[[ Text shown open ]]

This is an automated email from the ASF dual-hosted git repository.
apitrou pushed a commit to branch main
in repository https://gitbox.apache.org/repos/asf/arrow.git
The following commit(s) were added to refs/heads/main by this push:
new b31977fd22 GH-36773: [C++][Parquet] Avoid calculating prebuffer column
bitmap multiple times (#36774)
b31977fd22 is described below
commit b31977fd22afdb44cc8344f7814d1f6cd507a964
Author: mwish <[email protected]>
AuthorDate: Mon Jul 24 23:55:55 2023 +0800
GH-36773: [C++][Parquet] Avoid calculating prebuffer column bitmap multiple
times (#36774)
### Rationale for this change
According to https://github.com/apache/arrow/pull/36192 and
https://github.com/apache/arrow/pull/36649 . RowGroupReader using a bitmap to
control a column-level prebuffer.
However, if all columns are selected, this will be a heavy overhead for
building a bitmap multiple times.
### What changes are included in this PR?
Build `Prebuffer` Bitmap once, and reuse that vector.
### Are these changes tested?
no
### Are there any user-facing changes?

[[ Text shown closed ]]
[[ Dataset records open ]]

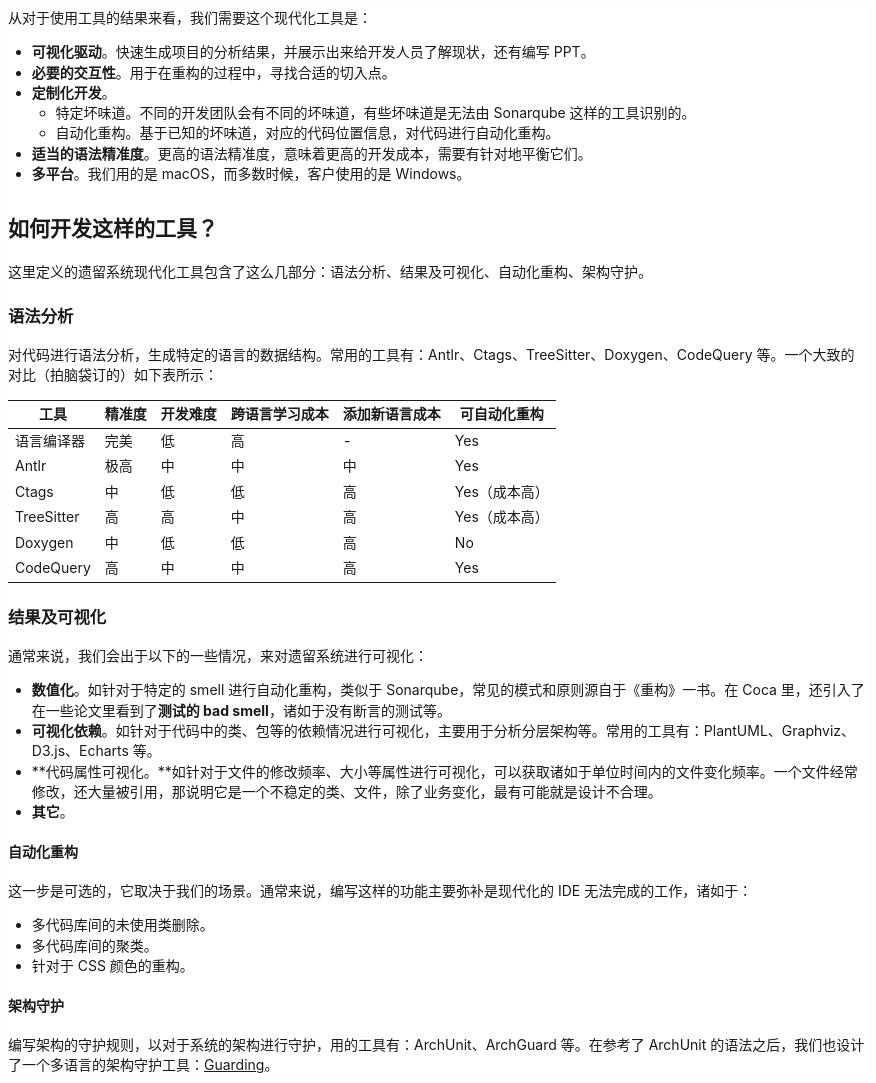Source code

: 从对于使用工具的结果来看，我们需要这个现代化工具是：

* **可视化驱动**。快速生成项目的分析结果，并展示出来给开发人员了解现状，还有编写 PPT。
* **必要的交互性**。用于在重构的过程中，寻找合适的切入点。 
* **定制化开发**。
  * 特定坏味道。不同的开发团队会有不同的坏味道，有些坏味道是无法由 Sonarqube 这样的工具识别的。
  * 自动化重构。基于已知的坏味道，对应的代码位置信息，对代码进行自动化重构。
* **适当的语法精准度**。更高的语法精准度，意味着更高的开发成本，需要有针对地平衡它们。
* **多平台**。我们用的是 macOS，而多数时候，客户使用的是 Windows。

## 如何开发这样的工具？

这里定义的遗留系统现代化工具包含了这么几部分：语法分析、结果及可视化、自动化重构、架构守护。

### **语法分析**

 对代码进行语法分析，生成特定的语言的数据结构。常用的工具有：Antlr、Ctags、TreeSitter、Doxygen、CodeQuery 等。一个大致的对比（拍脑袋订的）如下表所示：

| 工具 | 精准度 | 开发难度 | 跨语言学习成本 | 添加新语言成本 | 可自动化重构 |
|----|----|----|----|----|----|
| 语言编译器 | 完美 | 低 | 高 | - | Yes |
| Antlr | 极高 | 中 | 中 | 中 | Yes |
| Ctags | 中 | 低 | 低 | 高 | Yes（成本高） |
| TreeSitter | 高 | 高 | 中 | 高 | Yes（成本高） |
| Doxygen | 中 | 低 | 低 | 高 | No |
| CodeQuery | 高 | 中 | 中 | 高 | Yes |

### 结果及可视化

通常来说，我们会出于以下的一些情况，来对遗留系统进行可视化：

* **数值化**。如针对于特定的 smell 进行自动化重构，类似于 Sonarqube，常见的模式和原则源自于《重构》一书。在 Coca 里，还引入了在一些论文里看到了**测试的 bad smell**，诸如于没有断言的测试等。
* **可视化依赖**。如针对于代码中的类、包等的依赖情况进行可视化，主要用于分析分层架构等。常用的工具有：PlantUML、Graphviz、D3.js、Echarts 等。
* **代码属性可视化。**如针对于文件的修改频率、大小等属性进行可视化，可以获取诸如于单位时间内的文件变化频率。一个文件经常修改，还大量被引用，那说明它是一个不稳定的类、文件，除了业务变化，最有可能就是设计不合理。
* **其它**。

#### 自动化重构

这一步是可选的，它取决于我们的场景。通常来说，编写这样的功能主要弥补是现代化的 IDE 无法完成的工作，诸如于：

* 多代码库间的未使用类删除。
* 多代码库间的聚类。
* 针对于 CSS 颜色的重构。

#### 架构守护

编写架构的守护规则，以对于系统的架构进行守护，用的工具有：ArchUnit、ArchGuard 等。在参考了 ArchUnit 的语法之后，我们也设计了一个多语言的架构守护工具：[Guarding](https://github.com/modernizing/guarding)。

[[ Dataset records closed ]]

● Actions to take
1. Please return the stretch of the Parquet commit email from "This is an automated" through "multiple times (#36774)", copied word for word.
2. Carry the Parquet prebuffer commit email forward from the point where it stops.

● Answer section
1.
This is an automated email from the ASF dual-hosted git repository.
apitrou pushed a commit to branch main
in repository https://gitbox.apache.org/repos/asf/arrow.git
The following commit(s) were added to refs/heads/main by this push:
new b31977fd22 GH-36773: [C++][Parquet] Avoid calculating prebuffer column
bitmap multiple times (#36774)

2.
no
* Closes: #36773
Authored-by: mwish <[email protected]>
Signed-off-by: Antoine Pitrou <[email protected]>
---
cpp/src/parquet/file_reader.cc | 24 +++++++++++++++---------
1 file changed, 15 insertions(+), 9 deletions(-)
diff --git a/cpp/src/parquet/file_reader.cc b/cpp/src/parquet/file_reader.cc
index adda9a027b..08d493b0bc 100644
--- a/cpp/src/parquet/file_reader.cc
+++ b/cpp/src/parquet/file_reader.cc
@@ -179,17 +179,17 @@ class SerializedRowGroup : public
RowGroupReader::Contents {
SerializedRowGroup(std::shared_ptr<ArrowInputFile> source,
std::shared_ptr<::arrow::io::internal::ReadRangeCache>
cached_source,
int64_t source_size, FileMetaData* file_metadata,
- int row_group_number, const ReaderProperties& props,
+ int row_group_number, ReaderProperties props,
std::shared_ptr<Buffer> prebuffered_column_chunks_bitmap,
std::shared_ptr<InternalFileDecryptor> file_decryptor =
nullptr)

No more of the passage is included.